Algorithms that don't terminate in a lazy language
According to http://www.reddit.com/r/programming/comments/gwqa2/the_real_point_of_laziness/c1rslxk
Some algorithms don't 开发者_运维知识库terminate in an eager language, that do in a lazy one, and (a mild shocker for me to find,) vice-versa.
The former is of course well known, but the latter strikes me as, if true, considerably more than a mild shocker.
Does anyone know an algorithm that terminates in an eager language but not in a lazy one?

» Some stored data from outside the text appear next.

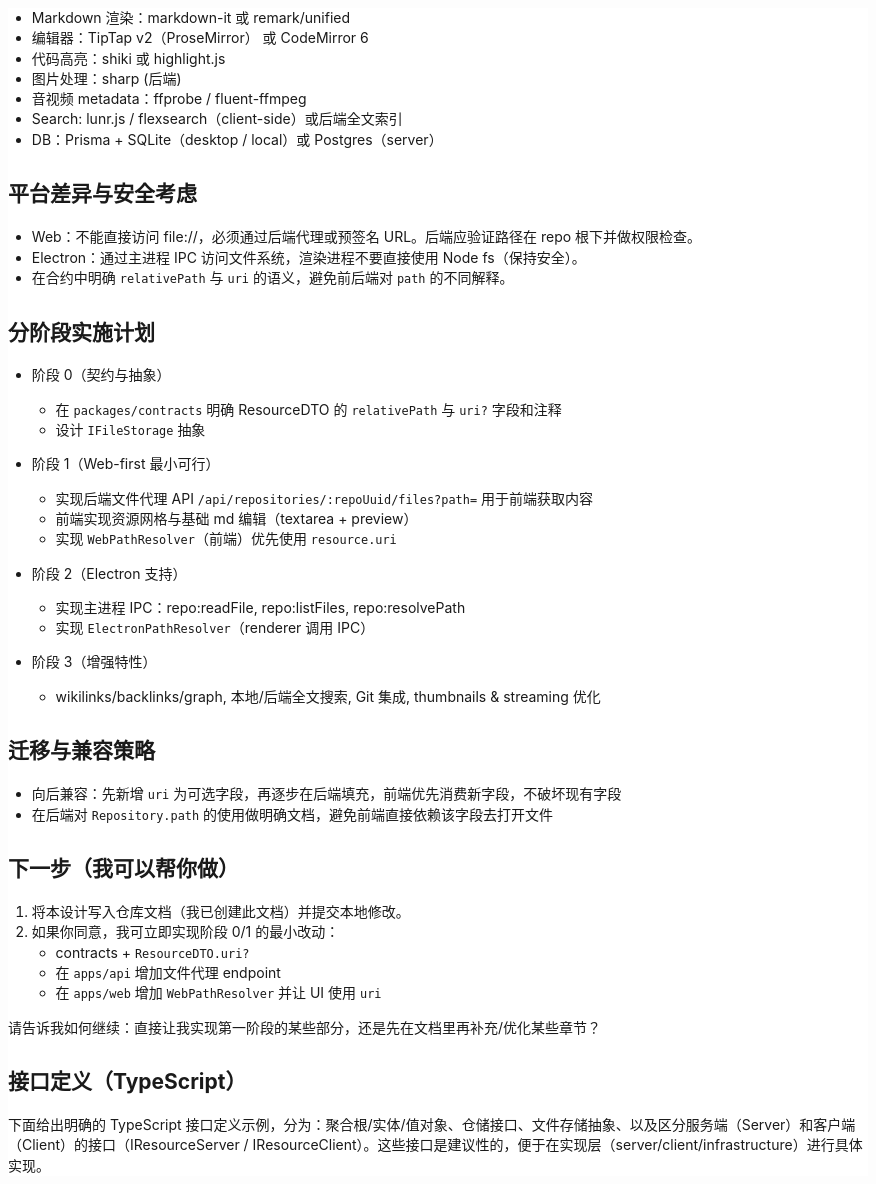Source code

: - Markdown 渲染：markdown-it 或 remark/unified
- 编辑器：TipTap v2（ProseMirror） 或 CodeMirror 6
- 代码高亮：shiki 或 highlight.js
- 图片处理：sharp (后端)
- 音视频 metadata：ffprobe / fluent-ffmpeg
- Search: lunr.js / flexsearch（client-side）或后端全文索引
- DB：Prisma + SQLite（desktop / local）或 Postgres（server）


## 平台差异与安全考虑

- Web：不能直接访问 file://，必须通过后端代理或预签名 URL。后端应验证路径在 repo 根下并做权限检查。
- Electron：通过主进程 IPC 访问文件系统，渲染进程不要直接使用 Node fs（保持安全）。
- 在合约中明确 `relativePath` 与 `uri` 的语义，避免前后端对 `path` 的不同解释。


## 分阶段实施计划

- 阶段 0（契约与抽象）
  - 在 `packages/contracts` 明确 ResourceDTO 的 `relativePath` 与 `uri?` 字段和注释
  - 设计 `IFileStorage` 抽象

- 阶段 1（Web-first 最小可行）
  - 实现后端文件代理 API `/api/repositories/:repoUuid/files?path=` 用于前端获取内容
  - 前端实现资源网格与基础 md 编辑（textarea + preview）
  - 实现 `WebPathResolver`（前端）优先使用 `resource.uri`

- 阶段 2（Electron 支持）
  - 实现主进程 IPC：repo:readFile, repo:listFiles, repo:resolvePath
  - 实现 `ElectronPathResolver`（renderer 调用 IPC）

- 阶段 3（增强特性）
  - wikilinks/backlinks/graph, 本地/后端全文搜索, Git 集成, thumbnails & streaming 优化


## 迁移与兼容策略

- 向后兼容：先新增 `uri` 为可选字段，再逐步在后端填充，前端优先消费新字段，不破坏现有字段
- 在后端对 `Repository.path` 的使用做明确文档，避免前端直接依赖该字段去打开文件


## 下一步（我可以帮你做）

1. 将本设计写入仓库文档（我已创建此文档）并提交本地修改。
2. 如果你同意，我可立即实现阶段 0/1 的最小改动：
   - contracts + `ResourceDTO.uri?`
   - 在 `apps/api` 增加文件代理 endpoint
   - 在 `apps/web` 增加 `WebPathResolver` 并让 UI 使用 `uri`

请告诉我如何继续：直接让我实现第一阶段的某些部分，还是先在文档里再补充/优化某些章节？

## 接口定义（TypeScript）

下面给出明确的 TypeScript 接口定义示例，分为：聚合根/实体/值对象、仓储接口、文件存储抽象、以及区分服务端（Server）和客户端（Client）的接口（IResourceServer / IResourceClient）。这些接口是建议性的，便于在实现层（server/client/infrastructure）进行具体实现。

Wikipedia answers this question for lambda calculus: Lambda Calculus Reduction Strategies
The key parts are:
Applicative order is not a normalising strategy. [...] In contrast, normal order is so called because it always finds a normalising reduction if one exists.
This shows an even stronger property of lazy evaluation: if there is an evaluation strategy that makes a particular program terminate, then the program also terminates with lazy evaluation. So in particular strict evaluation (applicative order) does not allow any program to terminate that loops under lazy evaluation.
The references on the wikipedia page provide proofs.
I'm going to go out on a limb and state that no algorithm that terminates in a pure functional eager environment, will fail to terminate in a pure functional lazy environment.
The article that was being discussed does not mention this, the comment is followed by a request for an example that is not meet. Therefore until an example is found I'm going to say no.